> [Exercise goal]:
With both ends included, transcribe exactly the records below from their first line to the line that contains "vfov_deg: 6.0".

═════ Extracted records ═════

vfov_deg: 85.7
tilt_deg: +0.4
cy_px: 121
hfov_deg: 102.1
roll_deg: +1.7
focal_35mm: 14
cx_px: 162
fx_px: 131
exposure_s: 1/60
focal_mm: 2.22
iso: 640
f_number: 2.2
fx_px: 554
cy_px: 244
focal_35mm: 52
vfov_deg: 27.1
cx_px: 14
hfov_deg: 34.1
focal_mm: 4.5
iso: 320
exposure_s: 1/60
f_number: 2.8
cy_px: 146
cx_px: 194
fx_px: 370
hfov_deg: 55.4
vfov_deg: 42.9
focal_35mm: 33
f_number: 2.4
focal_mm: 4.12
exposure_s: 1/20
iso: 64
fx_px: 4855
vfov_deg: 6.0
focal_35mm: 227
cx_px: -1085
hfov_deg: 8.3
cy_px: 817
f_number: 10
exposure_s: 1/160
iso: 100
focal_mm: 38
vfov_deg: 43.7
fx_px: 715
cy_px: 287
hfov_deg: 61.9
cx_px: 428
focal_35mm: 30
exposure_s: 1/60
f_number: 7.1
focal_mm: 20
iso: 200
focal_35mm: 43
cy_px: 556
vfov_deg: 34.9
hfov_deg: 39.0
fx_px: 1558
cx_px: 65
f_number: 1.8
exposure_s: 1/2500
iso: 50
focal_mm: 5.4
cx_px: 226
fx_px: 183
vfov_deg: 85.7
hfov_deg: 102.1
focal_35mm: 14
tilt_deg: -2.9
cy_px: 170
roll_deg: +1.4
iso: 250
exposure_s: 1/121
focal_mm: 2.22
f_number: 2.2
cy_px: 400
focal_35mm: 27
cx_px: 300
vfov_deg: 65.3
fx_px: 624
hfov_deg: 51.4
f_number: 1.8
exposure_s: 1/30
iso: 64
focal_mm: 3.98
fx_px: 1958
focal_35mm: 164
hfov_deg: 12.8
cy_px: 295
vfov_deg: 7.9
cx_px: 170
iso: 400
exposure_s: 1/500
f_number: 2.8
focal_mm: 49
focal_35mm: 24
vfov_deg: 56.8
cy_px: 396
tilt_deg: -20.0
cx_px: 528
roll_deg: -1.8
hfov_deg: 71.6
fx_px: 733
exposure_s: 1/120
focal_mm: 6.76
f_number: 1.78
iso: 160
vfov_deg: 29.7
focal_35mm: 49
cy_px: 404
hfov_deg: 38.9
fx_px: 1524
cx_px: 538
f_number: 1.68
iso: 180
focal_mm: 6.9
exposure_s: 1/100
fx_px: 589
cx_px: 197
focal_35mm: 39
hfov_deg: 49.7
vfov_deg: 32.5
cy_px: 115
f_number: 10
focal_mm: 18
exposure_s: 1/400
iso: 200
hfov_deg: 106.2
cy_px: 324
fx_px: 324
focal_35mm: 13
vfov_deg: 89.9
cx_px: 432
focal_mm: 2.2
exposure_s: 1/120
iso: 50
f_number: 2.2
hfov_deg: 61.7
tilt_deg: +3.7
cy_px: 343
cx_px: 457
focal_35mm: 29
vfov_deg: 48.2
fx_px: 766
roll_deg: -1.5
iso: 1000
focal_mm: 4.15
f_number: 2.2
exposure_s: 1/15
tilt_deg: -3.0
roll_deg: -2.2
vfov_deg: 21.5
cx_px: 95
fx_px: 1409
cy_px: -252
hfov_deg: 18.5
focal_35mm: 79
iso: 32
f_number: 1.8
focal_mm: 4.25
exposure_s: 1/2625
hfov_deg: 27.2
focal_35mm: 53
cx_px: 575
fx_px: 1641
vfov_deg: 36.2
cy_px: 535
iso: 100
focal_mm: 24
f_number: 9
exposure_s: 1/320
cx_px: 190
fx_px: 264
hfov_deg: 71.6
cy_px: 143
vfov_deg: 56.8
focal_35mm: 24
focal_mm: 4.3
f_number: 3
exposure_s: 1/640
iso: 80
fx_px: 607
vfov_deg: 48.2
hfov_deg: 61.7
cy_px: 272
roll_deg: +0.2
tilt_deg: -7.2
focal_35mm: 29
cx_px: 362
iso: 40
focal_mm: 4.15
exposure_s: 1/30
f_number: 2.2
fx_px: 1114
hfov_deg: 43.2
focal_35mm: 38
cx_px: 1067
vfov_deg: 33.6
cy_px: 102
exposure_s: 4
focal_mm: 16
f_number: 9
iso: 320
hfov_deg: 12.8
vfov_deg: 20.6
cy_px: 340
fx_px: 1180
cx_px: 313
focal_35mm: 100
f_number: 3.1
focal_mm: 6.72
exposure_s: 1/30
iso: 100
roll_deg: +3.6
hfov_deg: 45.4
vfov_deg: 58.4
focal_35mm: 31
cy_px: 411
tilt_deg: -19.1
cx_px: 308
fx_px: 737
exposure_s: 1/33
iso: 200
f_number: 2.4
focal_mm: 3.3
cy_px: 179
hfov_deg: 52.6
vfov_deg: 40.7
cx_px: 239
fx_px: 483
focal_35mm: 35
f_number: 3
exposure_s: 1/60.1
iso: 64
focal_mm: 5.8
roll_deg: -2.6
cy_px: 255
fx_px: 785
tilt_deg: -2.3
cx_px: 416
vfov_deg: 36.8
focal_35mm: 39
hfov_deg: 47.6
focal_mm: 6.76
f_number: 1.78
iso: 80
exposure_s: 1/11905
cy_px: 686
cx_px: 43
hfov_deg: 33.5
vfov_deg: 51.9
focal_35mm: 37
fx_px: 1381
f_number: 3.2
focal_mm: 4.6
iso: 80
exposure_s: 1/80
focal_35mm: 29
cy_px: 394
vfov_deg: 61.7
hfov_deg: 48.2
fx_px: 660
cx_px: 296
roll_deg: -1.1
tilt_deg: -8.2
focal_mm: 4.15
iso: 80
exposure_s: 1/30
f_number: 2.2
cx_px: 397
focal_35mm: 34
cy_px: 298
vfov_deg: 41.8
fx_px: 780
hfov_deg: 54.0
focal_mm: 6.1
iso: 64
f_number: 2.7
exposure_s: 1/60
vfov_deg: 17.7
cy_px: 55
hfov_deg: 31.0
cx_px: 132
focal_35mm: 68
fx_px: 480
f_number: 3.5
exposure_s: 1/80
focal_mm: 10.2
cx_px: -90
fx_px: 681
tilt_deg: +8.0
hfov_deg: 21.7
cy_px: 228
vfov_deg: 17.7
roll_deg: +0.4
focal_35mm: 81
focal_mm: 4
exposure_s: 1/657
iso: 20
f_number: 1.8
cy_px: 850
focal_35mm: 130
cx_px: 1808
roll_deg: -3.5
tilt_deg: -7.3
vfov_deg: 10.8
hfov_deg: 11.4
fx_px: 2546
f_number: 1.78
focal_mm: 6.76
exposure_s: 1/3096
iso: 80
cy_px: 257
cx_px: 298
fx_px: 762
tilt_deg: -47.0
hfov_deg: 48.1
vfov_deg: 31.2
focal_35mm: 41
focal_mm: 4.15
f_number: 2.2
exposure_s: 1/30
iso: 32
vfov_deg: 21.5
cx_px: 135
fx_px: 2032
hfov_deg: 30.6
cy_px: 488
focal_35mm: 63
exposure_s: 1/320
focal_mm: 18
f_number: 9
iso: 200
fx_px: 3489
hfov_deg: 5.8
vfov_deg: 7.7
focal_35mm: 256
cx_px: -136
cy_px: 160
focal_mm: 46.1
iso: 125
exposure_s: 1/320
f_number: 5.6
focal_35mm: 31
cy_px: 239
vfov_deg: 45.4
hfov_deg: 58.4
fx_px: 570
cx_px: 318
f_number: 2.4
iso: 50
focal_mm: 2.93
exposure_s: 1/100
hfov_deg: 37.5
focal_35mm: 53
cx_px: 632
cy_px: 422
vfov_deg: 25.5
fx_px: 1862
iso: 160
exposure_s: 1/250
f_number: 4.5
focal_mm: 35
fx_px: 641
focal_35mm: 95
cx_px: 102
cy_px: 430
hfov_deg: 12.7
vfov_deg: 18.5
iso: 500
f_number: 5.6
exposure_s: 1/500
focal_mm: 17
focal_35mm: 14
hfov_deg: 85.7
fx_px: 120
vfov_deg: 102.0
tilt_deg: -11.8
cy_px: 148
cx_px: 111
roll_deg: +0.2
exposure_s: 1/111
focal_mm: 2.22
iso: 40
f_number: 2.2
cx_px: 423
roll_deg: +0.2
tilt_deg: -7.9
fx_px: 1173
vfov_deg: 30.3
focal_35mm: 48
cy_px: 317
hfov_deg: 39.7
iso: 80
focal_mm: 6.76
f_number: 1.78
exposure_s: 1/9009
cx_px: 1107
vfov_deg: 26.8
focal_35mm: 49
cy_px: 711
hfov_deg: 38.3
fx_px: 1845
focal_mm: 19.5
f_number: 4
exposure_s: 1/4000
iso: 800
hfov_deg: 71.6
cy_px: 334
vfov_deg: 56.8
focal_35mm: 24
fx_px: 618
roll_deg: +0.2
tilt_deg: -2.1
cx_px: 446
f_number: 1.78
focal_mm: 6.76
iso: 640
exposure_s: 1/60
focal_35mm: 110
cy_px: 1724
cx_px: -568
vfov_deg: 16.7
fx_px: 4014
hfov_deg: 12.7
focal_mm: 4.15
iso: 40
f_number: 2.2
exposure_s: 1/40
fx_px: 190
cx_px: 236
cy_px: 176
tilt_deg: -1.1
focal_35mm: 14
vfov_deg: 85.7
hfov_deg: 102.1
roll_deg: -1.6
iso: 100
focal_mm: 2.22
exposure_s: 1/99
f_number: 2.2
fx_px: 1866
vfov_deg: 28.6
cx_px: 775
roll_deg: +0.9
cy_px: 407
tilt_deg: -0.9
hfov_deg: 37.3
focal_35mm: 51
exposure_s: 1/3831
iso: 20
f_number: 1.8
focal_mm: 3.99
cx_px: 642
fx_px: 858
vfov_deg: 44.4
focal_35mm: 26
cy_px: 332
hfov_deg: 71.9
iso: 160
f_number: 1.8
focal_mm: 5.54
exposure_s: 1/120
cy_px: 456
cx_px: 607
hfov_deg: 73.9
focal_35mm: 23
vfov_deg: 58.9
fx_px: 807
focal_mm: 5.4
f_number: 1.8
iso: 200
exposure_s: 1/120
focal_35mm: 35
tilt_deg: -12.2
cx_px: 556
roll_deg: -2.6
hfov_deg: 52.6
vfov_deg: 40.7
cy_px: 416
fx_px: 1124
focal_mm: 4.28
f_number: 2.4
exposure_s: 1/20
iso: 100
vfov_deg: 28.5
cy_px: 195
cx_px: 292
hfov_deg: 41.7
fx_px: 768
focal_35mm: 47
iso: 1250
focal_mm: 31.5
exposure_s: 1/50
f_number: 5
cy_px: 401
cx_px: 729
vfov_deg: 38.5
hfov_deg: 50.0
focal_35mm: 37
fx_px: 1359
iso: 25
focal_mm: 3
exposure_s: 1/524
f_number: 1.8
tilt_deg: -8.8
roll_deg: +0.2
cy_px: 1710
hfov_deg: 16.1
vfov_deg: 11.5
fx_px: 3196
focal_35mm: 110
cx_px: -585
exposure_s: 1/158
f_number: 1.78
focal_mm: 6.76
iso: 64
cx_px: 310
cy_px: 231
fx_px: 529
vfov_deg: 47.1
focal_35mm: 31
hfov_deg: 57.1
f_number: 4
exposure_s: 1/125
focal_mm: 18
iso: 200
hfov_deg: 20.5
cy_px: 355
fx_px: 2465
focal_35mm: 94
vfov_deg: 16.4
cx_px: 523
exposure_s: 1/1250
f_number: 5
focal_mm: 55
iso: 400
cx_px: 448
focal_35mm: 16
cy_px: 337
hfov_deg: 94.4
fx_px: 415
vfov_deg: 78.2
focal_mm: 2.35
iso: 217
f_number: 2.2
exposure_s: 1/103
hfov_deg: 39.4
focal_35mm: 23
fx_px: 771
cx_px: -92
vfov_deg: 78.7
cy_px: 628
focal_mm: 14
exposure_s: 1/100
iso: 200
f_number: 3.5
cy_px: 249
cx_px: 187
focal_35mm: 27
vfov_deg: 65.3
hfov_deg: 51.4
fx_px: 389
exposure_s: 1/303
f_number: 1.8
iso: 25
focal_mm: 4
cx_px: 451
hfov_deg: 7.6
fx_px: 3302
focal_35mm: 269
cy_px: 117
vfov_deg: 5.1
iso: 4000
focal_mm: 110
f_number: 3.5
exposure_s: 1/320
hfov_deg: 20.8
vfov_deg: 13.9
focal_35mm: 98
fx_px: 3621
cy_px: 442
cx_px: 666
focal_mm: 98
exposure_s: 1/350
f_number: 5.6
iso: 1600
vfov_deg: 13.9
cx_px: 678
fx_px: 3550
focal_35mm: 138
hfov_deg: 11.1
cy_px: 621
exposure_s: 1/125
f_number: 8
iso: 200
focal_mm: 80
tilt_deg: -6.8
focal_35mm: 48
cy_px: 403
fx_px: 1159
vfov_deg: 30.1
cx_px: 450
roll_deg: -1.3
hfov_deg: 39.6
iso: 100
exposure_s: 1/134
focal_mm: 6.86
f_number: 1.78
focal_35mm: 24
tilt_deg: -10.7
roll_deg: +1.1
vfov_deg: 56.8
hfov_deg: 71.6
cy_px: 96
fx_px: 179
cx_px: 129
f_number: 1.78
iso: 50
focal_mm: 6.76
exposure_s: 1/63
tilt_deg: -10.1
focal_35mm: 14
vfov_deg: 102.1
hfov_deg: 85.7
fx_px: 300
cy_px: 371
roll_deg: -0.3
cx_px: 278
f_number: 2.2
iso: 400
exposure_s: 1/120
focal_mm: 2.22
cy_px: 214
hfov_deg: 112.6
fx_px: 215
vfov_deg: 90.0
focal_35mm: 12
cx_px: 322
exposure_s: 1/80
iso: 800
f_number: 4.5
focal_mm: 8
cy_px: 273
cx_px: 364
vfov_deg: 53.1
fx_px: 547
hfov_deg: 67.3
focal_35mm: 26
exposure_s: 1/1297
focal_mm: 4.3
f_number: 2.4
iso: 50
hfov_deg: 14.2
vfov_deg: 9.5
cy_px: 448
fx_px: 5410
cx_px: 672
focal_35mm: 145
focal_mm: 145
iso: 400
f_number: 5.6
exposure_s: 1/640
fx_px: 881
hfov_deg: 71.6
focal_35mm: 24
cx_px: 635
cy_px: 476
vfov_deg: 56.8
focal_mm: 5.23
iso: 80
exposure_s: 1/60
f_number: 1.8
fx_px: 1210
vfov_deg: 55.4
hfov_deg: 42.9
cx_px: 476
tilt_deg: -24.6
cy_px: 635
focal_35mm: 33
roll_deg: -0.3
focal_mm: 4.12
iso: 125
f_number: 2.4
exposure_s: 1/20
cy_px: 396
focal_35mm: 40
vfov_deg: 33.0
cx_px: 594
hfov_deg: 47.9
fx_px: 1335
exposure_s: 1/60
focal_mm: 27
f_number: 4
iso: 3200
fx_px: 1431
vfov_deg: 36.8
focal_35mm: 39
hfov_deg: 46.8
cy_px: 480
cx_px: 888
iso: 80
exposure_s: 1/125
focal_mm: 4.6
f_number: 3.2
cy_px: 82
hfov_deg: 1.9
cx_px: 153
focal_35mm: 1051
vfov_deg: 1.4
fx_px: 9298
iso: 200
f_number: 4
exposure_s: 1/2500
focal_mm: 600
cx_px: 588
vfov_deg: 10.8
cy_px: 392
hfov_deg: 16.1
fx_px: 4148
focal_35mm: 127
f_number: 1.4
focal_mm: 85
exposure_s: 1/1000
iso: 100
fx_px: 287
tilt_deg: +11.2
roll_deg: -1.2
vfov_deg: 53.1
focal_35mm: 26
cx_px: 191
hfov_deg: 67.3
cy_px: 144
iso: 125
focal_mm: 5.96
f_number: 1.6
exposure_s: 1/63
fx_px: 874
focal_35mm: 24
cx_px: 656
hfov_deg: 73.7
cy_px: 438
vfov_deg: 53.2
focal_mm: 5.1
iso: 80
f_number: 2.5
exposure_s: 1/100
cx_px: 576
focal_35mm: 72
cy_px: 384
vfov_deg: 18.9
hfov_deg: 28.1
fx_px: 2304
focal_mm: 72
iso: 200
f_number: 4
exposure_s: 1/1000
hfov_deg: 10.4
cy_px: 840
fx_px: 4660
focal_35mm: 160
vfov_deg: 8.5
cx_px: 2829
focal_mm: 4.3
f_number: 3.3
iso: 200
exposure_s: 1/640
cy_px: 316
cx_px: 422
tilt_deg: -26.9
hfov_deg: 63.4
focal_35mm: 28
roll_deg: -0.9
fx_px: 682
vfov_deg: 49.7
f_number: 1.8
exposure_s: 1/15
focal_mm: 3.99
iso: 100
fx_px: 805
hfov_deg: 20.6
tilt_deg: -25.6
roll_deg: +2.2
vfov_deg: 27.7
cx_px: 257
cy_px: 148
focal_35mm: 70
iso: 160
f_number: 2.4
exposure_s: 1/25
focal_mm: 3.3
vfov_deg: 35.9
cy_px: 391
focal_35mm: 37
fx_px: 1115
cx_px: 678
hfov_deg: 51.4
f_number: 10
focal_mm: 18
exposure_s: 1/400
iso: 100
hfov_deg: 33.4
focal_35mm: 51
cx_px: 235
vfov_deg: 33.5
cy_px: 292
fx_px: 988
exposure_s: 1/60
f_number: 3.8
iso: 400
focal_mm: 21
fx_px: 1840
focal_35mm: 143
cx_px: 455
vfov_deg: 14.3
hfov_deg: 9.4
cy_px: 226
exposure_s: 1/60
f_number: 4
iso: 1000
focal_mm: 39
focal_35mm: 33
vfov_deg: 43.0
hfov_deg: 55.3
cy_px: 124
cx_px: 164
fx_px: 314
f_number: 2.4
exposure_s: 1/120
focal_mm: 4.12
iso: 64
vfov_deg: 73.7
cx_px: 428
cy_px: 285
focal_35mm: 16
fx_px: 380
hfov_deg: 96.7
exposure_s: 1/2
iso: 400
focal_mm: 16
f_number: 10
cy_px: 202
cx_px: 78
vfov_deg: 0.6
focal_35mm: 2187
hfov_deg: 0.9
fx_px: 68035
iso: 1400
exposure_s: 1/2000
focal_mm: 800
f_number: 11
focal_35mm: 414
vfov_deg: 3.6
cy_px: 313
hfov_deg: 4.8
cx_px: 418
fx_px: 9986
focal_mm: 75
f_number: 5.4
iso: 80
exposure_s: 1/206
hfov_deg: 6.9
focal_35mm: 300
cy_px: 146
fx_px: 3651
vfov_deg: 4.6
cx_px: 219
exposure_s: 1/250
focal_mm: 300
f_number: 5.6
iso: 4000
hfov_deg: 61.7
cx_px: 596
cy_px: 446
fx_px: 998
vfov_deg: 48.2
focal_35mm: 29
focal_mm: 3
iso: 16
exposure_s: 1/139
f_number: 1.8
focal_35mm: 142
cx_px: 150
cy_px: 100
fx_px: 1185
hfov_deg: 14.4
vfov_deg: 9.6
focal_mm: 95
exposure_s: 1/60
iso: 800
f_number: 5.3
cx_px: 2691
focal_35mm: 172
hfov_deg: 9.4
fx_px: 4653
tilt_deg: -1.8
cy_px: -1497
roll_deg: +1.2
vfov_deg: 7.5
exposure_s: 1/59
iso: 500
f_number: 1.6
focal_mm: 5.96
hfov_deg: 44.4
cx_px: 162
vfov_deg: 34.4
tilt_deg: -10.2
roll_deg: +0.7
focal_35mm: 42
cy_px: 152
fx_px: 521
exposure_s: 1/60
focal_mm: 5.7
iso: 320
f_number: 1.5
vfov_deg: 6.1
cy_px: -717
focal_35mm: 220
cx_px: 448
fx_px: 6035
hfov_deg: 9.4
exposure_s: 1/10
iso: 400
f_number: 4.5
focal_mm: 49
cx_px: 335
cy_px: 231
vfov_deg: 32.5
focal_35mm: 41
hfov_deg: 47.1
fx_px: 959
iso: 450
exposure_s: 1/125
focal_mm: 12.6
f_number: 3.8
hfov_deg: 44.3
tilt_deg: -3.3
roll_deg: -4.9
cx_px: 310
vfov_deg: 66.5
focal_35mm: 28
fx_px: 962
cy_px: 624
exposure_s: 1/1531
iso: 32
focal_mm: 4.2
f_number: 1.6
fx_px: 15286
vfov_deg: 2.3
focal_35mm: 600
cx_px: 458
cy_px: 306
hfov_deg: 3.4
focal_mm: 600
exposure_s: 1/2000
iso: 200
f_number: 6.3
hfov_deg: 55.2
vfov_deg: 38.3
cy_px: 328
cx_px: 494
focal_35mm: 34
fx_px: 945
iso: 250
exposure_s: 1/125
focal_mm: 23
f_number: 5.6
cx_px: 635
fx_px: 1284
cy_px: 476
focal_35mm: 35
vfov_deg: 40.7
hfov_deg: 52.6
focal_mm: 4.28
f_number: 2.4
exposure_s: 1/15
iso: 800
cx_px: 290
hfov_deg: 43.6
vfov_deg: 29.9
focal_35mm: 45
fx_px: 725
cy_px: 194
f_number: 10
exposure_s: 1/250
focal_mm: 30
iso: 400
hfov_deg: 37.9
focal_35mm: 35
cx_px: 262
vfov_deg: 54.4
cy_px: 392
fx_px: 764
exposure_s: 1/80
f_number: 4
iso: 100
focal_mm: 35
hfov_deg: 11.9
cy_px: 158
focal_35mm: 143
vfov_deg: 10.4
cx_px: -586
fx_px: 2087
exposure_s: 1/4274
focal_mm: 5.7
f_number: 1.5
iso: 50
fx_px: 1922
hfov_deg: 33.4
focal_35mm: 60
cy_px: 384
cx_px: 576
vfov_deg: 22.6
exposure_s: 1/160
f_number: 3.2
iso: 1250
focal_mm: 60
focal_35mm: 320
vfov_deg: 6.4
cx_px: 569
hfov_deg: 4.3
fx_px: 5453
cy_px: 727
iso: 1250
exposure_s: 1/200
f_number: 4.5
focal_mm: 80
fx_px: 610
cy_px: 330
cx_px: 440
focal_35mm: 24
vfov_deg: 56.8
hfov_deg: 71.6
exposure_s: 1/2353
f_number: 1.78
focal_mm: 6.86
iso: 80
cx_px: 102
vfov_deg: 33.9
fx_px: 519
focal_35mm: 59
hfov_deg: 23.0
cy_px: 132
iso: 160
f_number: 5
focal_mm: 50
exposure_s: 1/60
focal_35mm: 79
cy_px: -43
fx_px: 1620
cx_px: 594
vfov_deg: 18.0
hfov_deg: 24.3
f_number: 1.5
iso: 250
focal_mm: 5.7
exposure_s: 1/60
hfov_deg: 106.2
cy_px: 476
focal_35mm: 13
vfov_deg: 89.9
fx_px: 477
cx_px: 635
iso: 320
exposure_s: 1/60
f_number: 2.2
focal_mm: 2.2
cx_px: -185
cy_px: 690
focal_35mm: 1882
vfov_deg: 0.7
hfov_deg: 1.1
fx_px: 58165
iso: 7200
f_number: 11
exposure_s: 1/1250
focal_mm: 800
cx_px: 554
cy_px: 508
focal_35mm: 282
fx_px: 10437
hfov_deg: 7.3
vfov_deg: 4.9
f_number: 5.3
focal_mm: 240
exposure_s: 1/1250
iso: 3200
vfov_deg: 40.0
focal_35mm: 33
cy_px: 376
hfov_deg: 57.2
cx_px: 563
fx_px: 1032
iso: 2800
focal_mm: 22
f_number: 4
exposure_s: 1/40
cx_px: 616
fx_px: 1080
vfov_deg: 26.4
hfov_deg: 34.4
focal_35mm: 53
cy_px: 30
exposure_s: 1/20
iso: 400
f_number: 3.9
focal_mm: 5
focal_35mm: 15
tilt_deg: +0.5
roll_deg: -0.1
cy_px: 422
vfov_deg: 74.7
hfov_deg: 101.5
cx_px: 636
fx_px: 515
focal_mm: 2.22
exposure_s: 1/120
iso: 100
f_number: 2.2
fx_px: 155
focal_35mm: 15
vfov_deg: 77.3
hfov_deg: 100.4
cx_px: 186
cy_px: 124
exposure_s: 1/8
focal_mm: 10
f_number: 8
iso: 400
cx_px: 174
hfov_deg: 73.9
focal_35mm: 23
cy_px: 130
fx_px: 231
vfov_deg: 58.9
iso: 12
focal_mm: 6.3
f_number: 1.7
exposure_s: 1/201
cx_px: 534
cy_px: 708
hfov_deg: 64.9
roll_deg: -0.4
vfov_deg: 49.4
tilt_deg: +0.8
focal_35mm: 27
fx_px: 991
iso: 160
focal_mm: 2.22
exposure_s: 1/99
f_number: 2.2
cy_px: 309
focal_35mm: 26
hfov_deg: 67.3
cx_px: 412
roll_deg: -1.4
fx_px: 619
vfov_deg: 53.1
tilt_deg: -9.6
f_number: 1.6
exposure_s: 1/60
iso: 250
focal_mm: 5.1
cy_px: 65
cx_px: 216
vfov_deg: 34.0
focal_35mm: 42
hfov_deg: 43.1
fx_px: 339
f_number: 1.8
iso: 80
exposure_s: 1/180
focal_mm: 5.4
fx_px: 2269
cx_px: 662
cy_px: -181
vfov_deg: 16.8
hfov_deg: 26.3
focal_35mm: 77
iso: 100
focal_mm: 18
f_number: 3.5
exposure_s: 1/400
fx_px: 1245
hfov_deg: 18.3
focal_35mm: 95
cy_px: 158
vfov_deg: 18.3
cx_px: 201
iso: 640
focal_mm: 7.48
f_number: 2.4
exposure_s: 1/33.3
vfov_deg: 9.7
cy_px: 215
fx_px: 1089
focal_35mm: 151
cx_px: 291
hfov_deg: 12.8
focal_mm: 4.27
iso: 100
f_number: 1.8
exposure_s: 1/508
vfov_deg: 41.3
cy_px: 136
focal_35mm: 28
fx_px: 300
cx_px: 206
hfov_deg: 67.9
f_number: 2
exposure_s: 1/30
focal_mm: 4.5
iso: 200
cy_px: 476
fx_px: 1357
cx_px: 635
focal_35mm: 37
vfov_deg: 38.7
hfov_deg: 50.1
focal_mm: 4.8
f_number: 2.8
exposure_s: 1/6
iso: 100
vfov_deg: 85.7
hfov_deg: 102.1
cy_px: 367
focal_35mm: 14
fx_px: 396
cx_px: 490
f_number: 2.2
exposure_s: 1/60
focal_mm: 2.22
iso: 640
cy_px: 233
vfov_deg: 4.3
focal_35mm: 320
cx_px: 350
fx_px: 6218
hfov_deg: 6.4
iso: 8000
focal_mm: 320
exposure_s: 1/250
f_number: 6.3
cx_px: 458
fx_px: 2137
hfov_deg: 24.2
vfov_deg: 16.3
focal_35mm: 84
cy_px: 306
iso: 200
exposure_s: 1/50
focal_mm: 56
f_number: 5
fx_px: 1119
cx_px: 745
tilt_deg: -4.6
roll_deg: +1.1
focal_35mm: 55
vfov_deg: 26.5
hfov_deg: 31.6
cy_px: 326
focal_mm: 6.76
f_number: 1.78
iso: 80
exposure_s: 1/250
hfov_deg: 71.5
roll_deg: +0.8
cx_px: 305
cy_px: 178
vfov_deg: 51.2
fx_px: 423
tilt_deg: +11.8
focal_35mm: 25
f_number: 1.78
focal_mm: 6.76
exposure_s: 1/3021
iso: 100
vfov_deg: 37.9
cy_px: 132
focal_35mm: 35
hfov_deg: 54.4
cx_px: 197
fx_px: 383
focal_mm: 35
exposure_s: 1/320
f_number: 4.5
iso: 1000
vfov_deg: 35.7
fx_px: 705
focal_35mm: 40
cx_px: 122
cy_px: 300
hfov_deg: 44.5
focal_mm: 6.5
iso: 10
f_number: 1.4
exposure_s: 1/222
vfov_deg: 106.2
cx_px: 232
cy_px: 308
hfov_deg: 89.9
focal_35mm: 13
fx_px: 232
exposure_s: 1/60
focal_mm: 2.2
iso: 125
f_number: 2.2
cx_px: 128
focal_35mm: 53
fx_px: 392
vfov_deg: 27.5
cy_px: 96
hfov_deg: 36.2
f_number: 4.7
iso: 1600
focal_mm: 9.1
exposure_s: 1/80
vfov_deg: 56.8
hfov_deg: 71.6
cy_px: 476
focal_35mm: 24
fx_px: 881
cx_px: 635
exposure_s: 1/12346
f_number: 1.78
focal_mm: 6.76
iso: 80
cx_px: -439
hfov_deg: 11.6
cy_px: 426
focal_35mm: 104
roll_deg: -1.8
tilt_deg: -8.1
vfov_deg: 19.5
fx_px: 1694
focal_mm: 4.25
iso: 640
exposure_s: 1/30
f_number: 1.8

═════

> [Exercise answer]:
vfov_deg: 85.7
tilt_deg: +0.4
cy_px: 121
hfov_deg: 102.1
roll_deg: +1.7
focal_35mm: 14
cx_px: 162
fx_px: 131
exposure_s: 1/60
focal_mm: 2.22
iso: 640
f_number: 2.2
fx_px: 554
cy_px: 244
focal_35mm: 52
vfov_deg: 27.1
cx_px: 14
hfov_deg: 34.1
focal_mm: 4.5
iso: 320
exposure_s: 1/60
f_number: 2.8
cy_px: 146
cx_px: 194
fx_px: 370
hfov_deg: 55.4
vfov_deg: 42.9
focal_35mm: 33
f_number: 2.4
focal_mm: 4.12
exposure_s: 1/20
iso: 64
fx_px: 4855
vfov_deg: 6.0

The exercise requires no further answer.